After a few attempts to make conversation the man realized that she wasn’t going to respond and returned to his book, disappointed. Federica sat staring into the face of Topahuay as if she had seen the Resurrection itself. All these years she had believed the legend in spite of her reasoning that had told her it was a myth. She smiled to herself. Perhaps the butterfly box was magic after all.

Sam woke up early due to the restlessness in his soul and walked across the cliffs with the dogs. He could see the first stirring of spring in the emerging

buds that endowed the forest with a vibrancy which seemed to waft through the branches like green smoke. But it did little to lift his heavy spirits. He pulled his coat around his body but the cold came from within and he shivered. He hadn’t heard from Federica since she had left the week before and he had the terrible premonition that she might never come back. After all, she had said so herself, there was nothing to keep her here. The potency of those words was in no way diminished by the frequency with which he thought of them and they still managed to debilitate him.

He still hadn’t thought of anything to write. It had been years, literally, since he had quit his job in London to make use of his creativity, as Nuno had put it. But his creativity was barren. He had tried once or twice to begin a novel but his mind had drifted to Federica, which had only resulted in the most morose poems about unrequited love and death. So he had picked out books from Nuno’s library and instead of writing he had sat in the leather chair and read. Anything rather than surrender his thoughts to the rapacious appetite of his anguish.

Alone on the cliffs in the fragile light of dawn he considered his options if Federica was never to come back. He had to face it. He couldn’t allow himself

to wallow in self-pity indefinitely. After all, wasn’t that what he had taught her by way of the notes? Like a doctor he wasn’t too keen on his own medicine. He had to pull himself up, decide on something to write, buy a cottage of his own, perhaps a dog and a pig and crawl out of his self-imposed exile.

Federica’s journey wouldn’t have been as long or arduous if it hadn’t been for her feverish impatience that caused her chest to compress with anxiety and her head to ache by the force of her will attempting to change things that it couldn’t. The plane was forced to circle Heathrow Airport for twenty minutes before finally landing with a bump. She felt sick from worry as much as from the relentless spiralling of the plane, then hiccuped all the way on the tube to the railway station. It was cold and drizzly, the usual grey skies of London - a cheerless spring. She just managed to catch a train where she sank into a seat by the window and watched the monotonous grey city outside. She closed her eyes for a moment only to open them a few hours later stiff and groggy to find herself passing through the familiar countryside of Cornwall.

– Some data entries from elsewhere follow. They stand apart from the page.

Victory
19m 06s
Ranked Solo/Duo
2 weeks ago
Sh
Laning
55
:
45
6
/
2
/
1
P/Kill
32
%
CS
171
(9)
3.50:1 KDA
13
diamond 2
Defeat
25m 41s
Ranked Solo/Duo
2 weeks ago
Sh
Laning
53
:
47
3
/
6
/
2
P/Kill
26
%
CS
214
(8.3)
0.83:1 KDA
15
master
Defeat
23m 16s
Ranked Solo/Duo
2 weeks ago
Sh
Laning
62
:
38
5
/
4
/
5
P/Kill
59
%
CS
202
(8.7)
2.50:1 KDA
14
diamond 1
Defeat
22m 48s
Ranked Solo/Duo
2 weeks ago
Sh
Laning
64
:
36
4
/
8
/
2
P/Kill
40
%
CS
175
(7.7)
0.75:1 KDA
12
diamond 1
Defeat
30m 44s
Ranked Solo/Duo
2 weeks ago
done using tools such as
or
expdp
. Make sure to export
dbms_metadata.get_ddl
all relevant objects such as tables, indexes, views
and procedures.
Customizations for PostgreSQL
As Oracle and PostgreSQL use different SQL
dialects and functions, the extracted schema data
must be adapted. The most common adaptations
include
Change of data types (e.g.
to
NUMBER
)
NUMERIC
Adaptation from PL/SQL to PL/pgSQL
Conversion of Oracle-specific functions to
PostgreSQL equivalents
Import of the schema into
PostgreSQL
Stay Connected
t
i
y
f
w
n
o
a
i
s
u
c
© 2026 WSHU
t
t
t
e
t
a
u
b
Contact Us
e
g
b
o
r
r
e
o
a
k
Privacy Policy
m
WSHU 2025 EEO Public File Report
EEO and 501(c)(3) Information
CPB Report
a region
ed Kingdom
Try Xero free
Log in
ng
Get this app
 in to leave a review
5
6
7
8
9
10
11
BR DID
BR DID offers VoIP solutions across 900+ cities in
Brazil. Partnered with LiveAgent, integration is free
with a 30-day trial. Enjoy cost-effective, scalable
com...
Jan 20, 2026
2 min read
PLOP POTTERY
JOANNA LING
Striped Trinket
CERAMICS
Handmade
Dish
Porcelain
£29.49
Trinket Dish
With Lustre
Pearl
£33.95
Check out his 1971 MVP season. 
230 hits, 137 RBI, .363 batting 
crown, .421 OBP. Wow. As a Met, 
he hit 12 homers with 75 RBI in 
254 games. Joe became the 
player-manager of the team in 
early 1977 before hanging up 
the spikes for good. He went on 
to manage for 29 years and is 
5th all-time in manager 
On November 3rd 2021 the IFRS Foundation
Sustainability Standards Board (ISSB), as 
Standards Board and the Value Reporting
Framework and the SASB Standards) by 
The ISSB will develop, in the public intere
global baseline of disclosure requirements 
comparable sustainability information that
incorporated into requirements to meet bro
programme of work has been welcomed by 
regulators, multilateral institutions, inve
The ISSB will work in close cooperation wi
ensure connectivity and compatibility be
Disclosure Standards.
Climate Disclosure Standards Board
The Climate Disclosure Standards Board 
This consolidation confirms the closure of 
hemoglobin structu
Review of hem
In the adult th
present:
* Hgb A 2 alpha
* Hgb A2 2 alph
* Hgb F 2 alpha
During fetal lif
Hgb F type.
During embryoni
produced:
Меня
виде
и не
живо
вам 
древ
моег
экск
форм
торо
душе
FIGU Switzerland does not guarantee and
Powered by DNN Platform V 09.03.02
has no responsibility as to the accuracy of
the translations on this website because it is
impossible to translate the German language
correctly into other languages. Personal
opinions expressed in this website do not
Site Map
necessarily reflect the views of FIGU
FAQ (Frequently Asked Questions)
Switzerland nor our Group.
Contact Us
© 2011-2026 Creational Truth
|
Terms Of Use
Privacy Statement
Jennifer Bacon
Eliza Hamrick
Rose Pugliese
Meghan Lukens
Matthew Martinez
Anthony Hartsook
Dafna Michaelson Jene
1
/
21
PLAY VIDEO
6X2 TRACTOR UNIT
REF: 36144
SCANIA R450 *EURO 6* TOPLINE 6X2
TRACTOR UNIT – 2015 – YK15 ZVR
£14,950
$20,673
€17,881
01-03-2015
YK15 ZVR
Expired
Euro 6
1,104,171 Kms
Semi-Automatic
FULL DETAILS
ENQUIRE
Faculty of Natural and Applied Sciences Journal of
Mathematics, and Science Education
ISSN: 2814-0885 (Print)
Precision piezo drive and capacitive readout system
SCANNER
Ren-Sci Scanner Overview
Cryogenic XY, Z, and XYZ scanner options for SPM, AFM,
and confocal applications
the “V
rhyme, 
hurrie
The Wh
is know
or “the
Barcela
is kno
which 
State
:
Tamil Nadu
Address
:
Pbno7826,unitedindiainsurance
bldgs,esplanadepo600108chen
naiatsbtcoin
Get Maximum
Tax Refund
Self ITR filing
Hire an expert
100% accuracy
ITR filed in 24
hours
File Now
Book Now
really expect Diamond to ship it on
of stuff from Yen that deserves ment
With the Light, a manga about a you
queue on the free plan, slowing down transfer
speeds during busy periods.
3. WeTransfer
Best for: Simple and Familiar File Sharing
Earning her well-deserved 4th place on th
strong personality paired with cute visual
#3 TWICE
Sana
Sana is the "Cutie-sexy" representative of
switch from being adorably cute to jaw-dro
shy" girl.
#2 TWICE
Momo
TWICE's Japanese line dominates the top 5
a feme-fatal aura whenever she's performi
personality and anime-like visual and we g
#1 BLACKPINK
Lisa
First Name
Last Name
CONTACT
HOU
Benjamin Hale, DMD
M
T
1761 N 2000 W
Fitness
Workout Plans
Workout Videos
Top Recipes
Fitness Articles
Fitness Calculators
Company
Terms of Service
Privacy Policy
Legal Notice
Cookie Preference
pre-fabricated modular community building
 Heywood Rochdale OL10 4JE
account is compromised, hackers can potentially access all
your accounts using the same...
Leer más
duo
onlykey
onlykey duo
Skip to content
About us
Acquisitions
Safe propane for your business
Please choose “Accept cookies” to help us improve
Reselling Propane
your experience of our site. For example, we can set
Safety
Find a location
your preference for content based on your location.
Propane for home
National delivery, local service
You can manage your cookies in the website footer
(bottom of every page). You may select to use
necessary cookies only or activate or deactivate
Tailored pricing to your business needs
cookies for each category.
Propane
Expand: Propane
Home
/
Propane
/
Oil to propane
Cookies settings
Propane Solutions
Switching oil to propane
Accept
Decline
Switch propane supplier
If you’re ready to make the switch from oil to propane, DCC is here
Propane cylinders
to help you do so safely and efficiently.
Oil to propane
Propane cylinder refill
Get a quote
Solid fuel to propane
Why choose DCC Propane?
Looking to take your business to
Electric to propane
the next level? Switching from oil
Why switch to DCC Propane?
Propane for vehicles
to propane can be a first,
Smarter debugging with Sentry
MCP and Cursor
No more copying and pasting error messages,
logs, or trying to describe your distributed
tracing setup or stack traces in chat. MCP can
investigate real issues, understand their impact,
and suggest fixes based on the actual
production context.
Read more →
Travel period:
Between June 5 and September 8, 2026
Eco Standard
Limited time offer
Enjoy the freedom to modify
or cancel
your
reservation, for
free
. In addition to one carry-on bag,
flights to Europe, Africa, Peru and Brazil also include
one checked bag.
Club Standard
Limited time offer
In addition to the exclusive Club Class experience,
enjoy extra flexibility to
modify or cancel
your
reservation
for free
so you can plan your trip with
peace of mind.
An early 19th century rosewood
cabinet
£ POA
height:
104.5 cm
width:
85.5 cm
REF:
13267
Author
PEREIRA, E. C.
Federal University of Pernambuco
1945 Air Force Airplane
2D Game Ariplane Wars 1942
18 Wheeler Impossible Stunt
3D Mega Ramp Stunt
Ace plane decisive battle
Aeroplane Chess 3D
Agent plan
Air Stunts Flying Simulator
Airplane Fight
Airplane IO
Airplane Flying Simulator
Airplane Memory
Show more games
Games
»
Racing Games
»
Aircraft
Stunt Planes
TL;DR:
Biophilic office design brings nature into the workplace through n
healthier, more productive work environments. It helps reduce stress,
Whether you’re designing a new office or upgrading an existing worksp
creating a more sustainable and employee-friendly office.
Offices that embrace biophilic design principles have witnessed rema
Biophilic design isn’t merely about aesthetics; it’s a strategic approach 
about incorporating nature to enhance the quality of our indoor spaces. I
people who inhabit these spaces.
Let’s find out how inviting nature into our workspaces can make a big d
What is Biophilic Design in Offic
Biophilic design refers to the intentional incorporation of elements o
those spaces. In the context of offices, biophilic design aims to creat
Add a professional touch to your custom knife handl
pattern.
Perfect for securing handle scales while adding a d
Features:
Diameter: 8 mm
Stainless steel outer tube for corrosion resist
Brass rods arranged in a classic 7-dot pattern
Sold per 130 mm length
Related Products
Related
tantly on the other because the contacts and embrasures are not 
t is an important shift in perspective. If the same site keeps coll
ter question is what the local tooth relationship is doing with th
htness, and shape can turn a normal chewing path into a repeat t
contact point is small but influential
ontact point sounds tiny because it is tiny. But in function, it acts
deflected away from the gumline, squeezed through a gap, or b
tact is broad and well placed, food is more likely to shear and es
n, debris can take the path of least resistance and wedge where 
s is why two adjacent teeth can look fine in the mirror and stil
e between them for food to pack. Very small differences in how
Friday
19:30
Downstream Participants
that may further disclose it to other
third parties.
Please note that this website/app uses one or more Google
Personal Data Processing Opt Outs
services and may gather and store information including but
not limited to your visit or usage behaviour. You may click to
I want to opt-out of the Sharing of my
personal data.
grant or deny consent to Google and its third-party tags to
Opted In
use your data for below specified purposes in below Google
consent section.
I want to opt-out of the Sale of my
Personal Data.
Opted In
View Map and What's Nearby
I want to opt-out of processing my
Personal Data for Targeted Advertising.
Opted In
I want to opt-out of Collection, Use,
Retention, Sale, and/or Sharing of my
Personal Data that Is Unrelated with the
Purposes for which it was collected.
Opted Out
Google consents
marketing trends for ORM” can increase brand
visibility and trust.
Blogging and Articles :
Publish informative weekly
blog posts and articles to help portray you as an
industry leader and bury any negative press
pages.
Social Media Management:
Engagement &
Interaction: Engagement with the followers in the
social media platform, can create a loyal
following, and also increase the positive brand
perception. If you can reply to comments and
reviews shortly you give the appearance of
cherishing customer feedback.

As her eyes traced those verdant fields she recalled her long walks with Sam and wondered what she was going to say to him when she saw him. She hoped

he’d have returned from Scotland. She knew she’d go out of her mind with frustration if he wasn’t at home. Silently she began to rehearse the conversation. ‘Sam, there’s something I have to tell you ... no, that’s too crass . . . Sam, I love you ... no, I couldn’t, I just couldn’t. . . Sam, I realized the notes were from you and came back especially . . . no, no, horrible . . . Sam, I can’t believe it’s taken me this long to realize that I love you ... no, I can’t, I just can't be so blunt. Oh God!’ She sighed, ‘I don’t know what I’m going to say.’